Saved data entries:
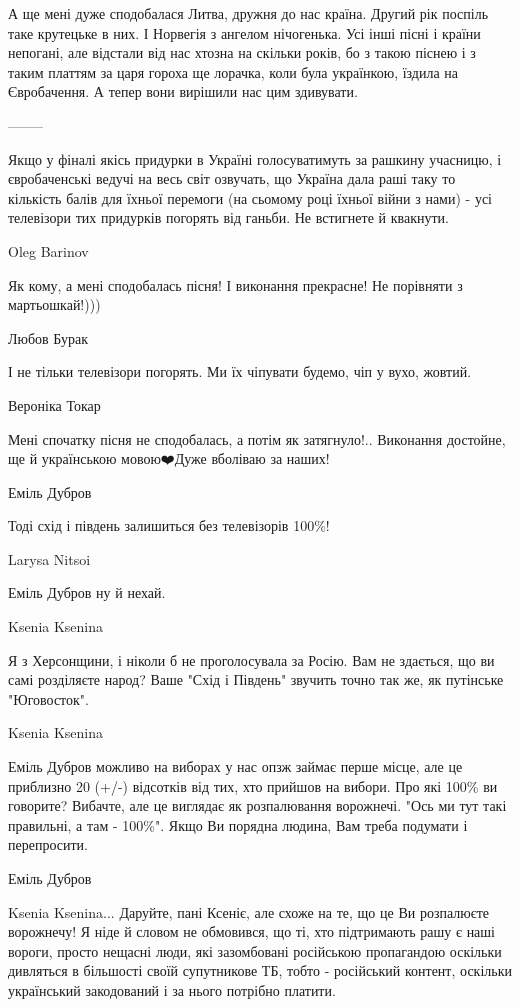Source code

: А ще мені дуже сподобалася Литва, дружня до нас країна. Другий рік поспіль таке
крутецьке в них. І Норвегія з ангелом нічогенька. Усі інші пісні і країни
непогані, але відстали від нас хтозна на скільки років, бо з такою піснею і з
таким платтям за царя гороха ще лорачка, коли була українкою, їздила на
Євробачення. А тепер вони вирішили нас цим здивувати. 

--------

Якщо у фіналі якісь придурки в Україні голосуватимуть за рашкину учасницю, і
євробаченські ведучі на весь світ озвучать, що Україна дала раші таку то
кількість балів для їхньої перемоги (на сьомому році їхньої війни з нами) - усі
телевізори тих придурків погорять від ганьби. Не встигнете й квакнути.

Oleg Barinov

Як кому, а мені сподобалась пісня! І виконання прекрасне! Не порівняти з
мартьошкай!)))

Любов Бурак

І не тільки телевізори погорять. Ми їх чіпувати будемо, чіп у вухо, жовтий.

Вероніка Токар

Мені спочатку пісня не сподобалась, а потім як затягнуло!.. Виконання достойне,
ще й українською мовою❤️Дуже вболіваю за наших!

Еміль Дубров

Тоді схід і південь залишиться без телевізорів 100\%!

Larysa Nitsoi

Еміль Дубров ну й нехай.

Ksenia Ksenina

Я з Херсонщини, і ніколи б не проголосувала за Росію. Вам не здається, що ви
самі розділяєте народ? Ваше "Схід і Південь" звучить точно так же, як путінське
"Юговосток".

Ksenia Ksenina

Еміль Дубров можливо на виборах у нас опзж займає перше місце, але це приблизно
20 (+/-) відсотків від тих, хто прийшов на вибори. Про які 100\% ви говорите?
Вибачте, але це виглядає як розпалювання ворожнечі. "Ось ми тут такі правильні,
а там - 100\%". Якщо Ви порядна людина, Вам треба подумати і перепросити.

Еміль Дубров

Ksenia Ksenina... Даруйте, пані Ксеніє, але схоже на те, що це Ви розпалюєте
ворожнечу! Я ніде й словом не обмовився, що ті, хто підтримають рашу є наші
вороги, просто нещасні люди, які зазомбовані російською пропагандою оскільки
дивляться в більшості своїй супутникове ТБ, тобто - російський контент,
оскільки український закодований і за нього потрібно платити.

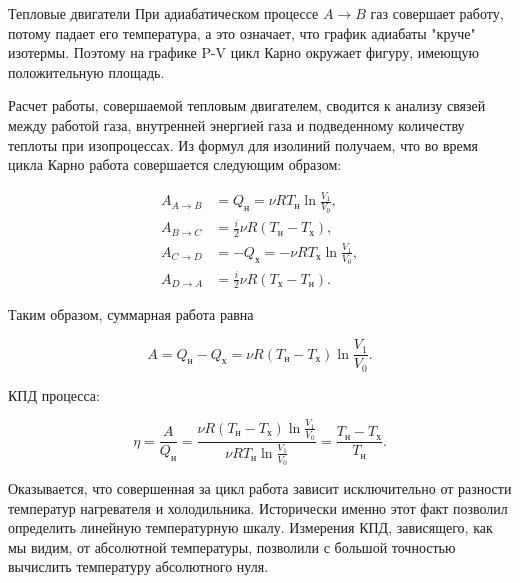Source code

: \documentclass{article}
\begin{document}
\begin{section}{Тепловые двигатели}
		При адиабатическом процессе $A \to B$ газ совершает работу, потому падает его температура, а это означает, что график адиабаты "круче" изотермы. Поэтому на графике P-V цикл Карно окружает фигуру, имеющую положительную площадь.

		Расчет работы, совершаемой тепловым двигателем, сводится к анализу связей между работой газа, внутренней энергией газа и подведенному количеству теплоты при изопроцессах. Из формул для изолиний получаем, что во время цикла Карно работа совершается следующим образом:

		\begin{align*}
			A_{A \to B} &= Q_{\text{н}} = \nu R T_{\text{н}} \ln \frac{V_1}{V_0}, \\
			A_{B \to C} &= \frac{i}{2} \nu R (T_{\text{н}} - T_{\text{х}}), \\
			A_{C \to D} &= -Q_{\text{х}} = -\nu R T_{\text{х}} \ln \frac{V_1}{V_0}, \\
			A_{D \to A} &= \frac{i}{2} \nu R (T_{\text{х}} - T_{\text{н}}).
		\end{align*}

		Таким образом, суммарная работа равна

		\begin{equation*}
			A = Q_{\text{н}} - Q_{\text{х}} = \nu R \left( T_{\text{н}} - T_{\text{х}} \right) \ln \frac{V_1}{V_0}.
		\end{equation*}

		КПД процесса:

		\begin{equation*}
			\eta = \frac{A}{Q_{\text{н}}} = \frac{\nu R \left( T_{\text{н}} - T_{\text{х}} \right) \ln \frac{V_1}{V_0}}{\nu R T_{\text{н}} \ln \frac{V_1}{V_0}} = \frac{T_{\text{н}} - T_{\text{х}}}{T_{\text{н}}}.
		\end{equation*}

		Оказывается, что совершенная за цикл работа зависит исключительно от разности температур нагревателя и холодильника. Исторически именно этот факт позволил определить линейную температурную шкалу. Измерения КПД, зависящего, как мы видим, от абсолютной температуры, позволили с большой точностью вычислить температуру абсолютного нуля.
	\end{section}
\end{document}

*WORK TO BE COMPLETED*. Give back, exactly as written, the stretch from the line with "телевізори тих придурків" through the line with "Вибачте, але це", and no other lines from the records above.

*EXERCISE RESULT*.
телевізори тих придурків погорять від ганьби. Не встигнете й квакнути.

Oleg Barinov

Як кому, а мені сподобалась пісня! І виконання прекрасне! Не порівняти з
мартьошкай!)))

Любов Бурак

І не тільки телевізори погорять. Ми їх чіпувати будемо, чіп у вухо, жовтий.

Вероніка Токар

Мені спочатку пісня не сподобалась, а потім як затягнуло!.. Виконання достойне,
ще й українською мовою❤️Дуже вболіваю за наших!

Еміль Дубров

Тоді схід і південь залишиться без телевізорів 100\%!

Larysa Nitsoi

Еміль Дубров ну й нехай.

Ksenia Ksenina

Я з Херсонщини, і ніколи б не проголосувала за Росію. Вам не здається, що ви
самі розділяєте народ? Ваше "Схід і Південь" звучить точно так же, як путінське
"Юговосток".

Ksenia Ksenina

Еміль Дубров можливо на виборах у нас опзж займає перше місце, але це приблизно
20 (+/-) відсотків від тих, хто прийшов на вибори. Про які 100\% ви говорите?
Вибачте, але це виглядає як розпалювання ворожнечі. "Ось ми тут такі правильні,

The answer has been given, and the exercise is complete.